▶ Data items
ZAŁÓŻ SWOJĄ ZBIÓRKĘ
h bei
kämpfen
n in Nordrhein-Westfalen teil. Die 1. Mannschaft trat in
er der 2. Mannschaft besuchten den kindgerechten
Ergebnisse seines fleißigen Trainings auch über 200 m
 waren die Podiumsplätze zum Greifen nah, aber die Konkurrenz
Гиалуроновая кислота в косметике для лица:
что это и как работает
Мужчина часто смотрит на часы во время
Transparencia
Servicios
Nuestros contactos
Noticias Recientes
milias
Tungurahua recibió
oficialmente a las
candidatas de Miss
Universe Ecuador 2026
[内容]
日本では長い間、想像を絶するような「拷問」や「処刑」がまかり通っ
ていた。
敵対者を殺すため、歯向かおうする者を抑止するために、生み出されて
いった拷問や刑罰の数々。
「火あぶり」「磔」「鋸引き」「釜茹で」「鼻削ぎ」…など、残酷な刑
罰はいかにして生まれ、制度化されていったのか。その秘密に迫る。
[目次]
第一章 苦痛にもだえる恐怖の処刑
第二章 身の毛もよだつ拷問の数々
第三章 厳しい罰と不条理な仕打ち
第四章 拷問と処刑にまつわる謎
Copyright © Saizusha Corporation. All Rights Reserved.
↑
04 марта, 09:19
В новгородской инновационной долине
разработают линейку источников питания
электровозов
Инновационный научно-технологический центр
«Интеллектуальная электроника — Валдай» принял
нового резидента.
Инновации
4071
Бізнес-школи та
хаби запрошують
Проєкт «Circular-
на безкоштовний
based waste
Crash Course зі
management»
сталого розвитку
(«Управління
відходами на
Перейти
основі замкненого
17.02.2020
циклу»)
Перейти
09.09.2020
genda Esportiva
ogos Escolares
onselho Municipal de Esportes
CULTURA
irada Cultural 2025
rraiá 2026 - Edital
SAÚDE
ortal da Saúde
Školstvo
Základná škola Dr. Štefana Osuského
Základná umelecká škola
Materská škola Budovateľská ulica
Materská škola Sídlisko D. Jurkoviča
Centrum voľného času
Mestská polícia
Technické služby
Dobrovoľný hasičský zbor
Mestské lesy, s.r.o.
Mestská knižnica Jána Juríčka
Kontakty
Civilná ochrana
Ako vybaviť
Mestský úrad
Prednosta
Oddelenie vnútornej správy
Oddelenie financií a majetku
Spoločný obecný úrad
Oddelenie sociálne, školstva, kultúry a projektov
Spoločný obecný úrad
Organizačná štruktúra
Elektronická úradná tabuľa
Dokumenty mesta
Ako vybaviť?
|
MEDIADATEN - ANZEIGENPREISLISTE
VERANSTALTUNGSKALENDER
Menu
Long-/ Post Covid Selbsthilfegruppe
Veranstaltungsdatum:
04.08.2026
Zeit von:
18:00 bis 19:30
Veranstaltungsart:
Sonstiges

▶ What this task involves
The reply should restate the records above in full, character for character.

▶ Solution to the exercise
ZAŁÓŻ SWOJĄ ZBIÓRKĘ
h bei
kämpfen
n in Nordrhein-Westfalen teil. Die 1. Mannschaft trat in
er der 2. Mannschaft besuchten den kindgerechten
Ergebnisse seines fleißigen Trainings auch über 200 m
 waren die Podiumsplätze zum Greifen nah, aber die Konkurrenz
Гиалуроновая кислота в косметике для лица:
что это и как работает
Мужчина часто смотрит на часы во время
Transparencia
Servicios
Nuestros contactos
Noticias Recientes
milias
Tungurahua recibió
oficialmente a las
candidatas de Miss
Universe Ecuador 2026
[内容]
日本では長い間、想像を絶するような「拷問」や「処刑」がまかり通っ
ていた。
敵対者を殺すため、歯向かおうする者を抑止するために、生み出されて
いった拷問や刑罰の数々。
「火あぶり」「磔」「鋸引き」「釜茹で」「鼻削ぎ」…など、残酷な刑
罰はいかにして生まれ、制度化されていったのか。その秘密に迫る。
[目次]
第一章 苦痛にもだえる恐怖の処刑
第二章 身の毛もよだつ拷問の数々
第三章 厳しい罰と不条理な仕打ち
第四章 拷問と処刑にまつわる謎
Copyright © Saizusha Corporation. All Rights Reserved.
↑
04 марта, 09:19
В новгородской инновационной долине
разработают линейку источников питания
электровозов
Инновационный научно-технологический центр
«Интеллектуальная электроника — Валдай» принял
нового резидента.
Инновации
4071
Бізнес-школи та
хаби запрошують
Проєкт «Circular-
на безкоштовний
based waste
Crash Course зі
management»
сталого розвитку
(«Управління
відходами на
Перейти
основі замкненого
17.02.2020
циклу»)
Перейти
09.09.2020
genda Esportiva
ogos Escolares
onselho Municipal de Esportes
CULTURA
irada Cultural 2025
rraiá 2026 - Edital
SAÚDE
ortal da Saúde
Školstvo
Základná škola Dr. Štefana Osuského
Základná umelecká škola
Materská škola Budovateľská ulica
Materská škola Sídlisko D. Jurkoviča
Centrum voľného času
Mestská polícia
Technické služby
Dobrovoľný hasičský zbor
Mestské lesy, s.r.o.
Mestská knižnica Jána Juríčka
Kontakty
Civilná ochrana
Ako vybaviť
Mestský úrad
Prednosta
Oddelenie vnútornej správy
Oddelenie financií a majetku
Spoločný obecný úrad
Oddelenie sociálne, školstva, kultúry a projektov
Spoločný obecný úrad
Organizačná štruktúra
Elektronická úradná tabuľa
Dokumenty mesta
Ako vybaviť?
|
MEDIADATEN - ANZEIGENPREISLISTE
VERANSTALTUNGSKALENDER
Menu
Long-/ Post Covid Selbsthilfegruppe
Veranstaltungsdatum:
04.08.2026
Zeit von:
18:00 bis 19:30
Veranstaltungsart:
Sonstiges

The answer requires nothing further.